Even the idea of an author glorifying such violence while claiming to oppose it, seems suspect. But reading is not watching. Reading is a particular kind of imaginative experience. But for the filmmakers choices could be made–can be made– about how to include delicate material and the choice in this case was to lavish in the gruesome cruelty of rape and violence.

We as a culture condone this. We condone it and allow it by buying the tickets to the movies, by not thinking twice about what we’ve seen, by not voicing our opposition. Culturally we find it morally unacceptable to include depictions of molestation or rape of children, or necrophilia. These things may be alluded to or danced around but they are not depicted.
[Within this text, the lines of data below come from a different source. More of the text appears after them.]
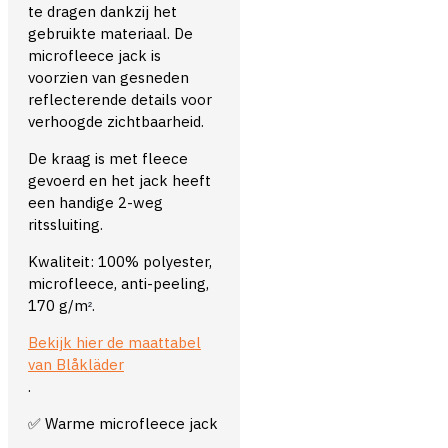
te dragen dankzij het
gebruikte materiaal. De
microfleece jack is
voorzien van gesneden
reflecterende details voor
verhoogde zichtbaarheid.
De kraag is met fleece
gevoerd en het jack heeft
een handige 2-weg
ritssluiting.
Kwaliteit: 100% polyester,
microfleece, anti-peeling,
170 g/m
.
²
Bekijk hier de maattabel
van Blåkläder
.
✅ Warme microfleece jack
So why is it that we sanction violence against women?

I was discussing this with my sister-in-law and she mentioned a segment of a bell hooks documentary, Cultural Criticism and Transformation, where hooks is discussing the brutal murder of Nicole Simpson and the subsequent OJ Simpson trial. hooks brings up the concept of “the spectacle” from Guy Debord’s Society of the Spectacle (that I had recently begun reading, and there will be much more on that later), wondering how she could watch the trial and the turning of the real-life murder into bright and shiny media hype or race issue or a class issue or something for people to discuss over their pedicures, without feeling that she was “colluding” in the violence done against this woman, Nicole Simpson.

hooks was asked on Good Morning America to give her response to the trial and all she said was this:

“The only thing I really know about the OJ Simpson case, is that it began and ended with male violence.”

In the short video segment hooks makes a very insightful, eloquently-stated argument. I invite you to watch it.


If we as a society want to live in a present and move into a future where our daughters and neighbors are safe and respected– where human life is sacred and honored–how can we continue to condone the constant advocation of violence against women in our entertainment? We pay for those movie tickets and DVD rentals. We sit around watching those channels. And when these despicable human atrocities are depicted, do we say a word against them? Do we stand up for ourselves and the world we want to live in? Or do we shrug and say, “Well, that’s just how it is.” It is this way because we allow it to be.

There is no benign depiction of violence. Wherever and whenever violence exists at all, it is feeding on itself out in the world, through us. Only we have the power to change that.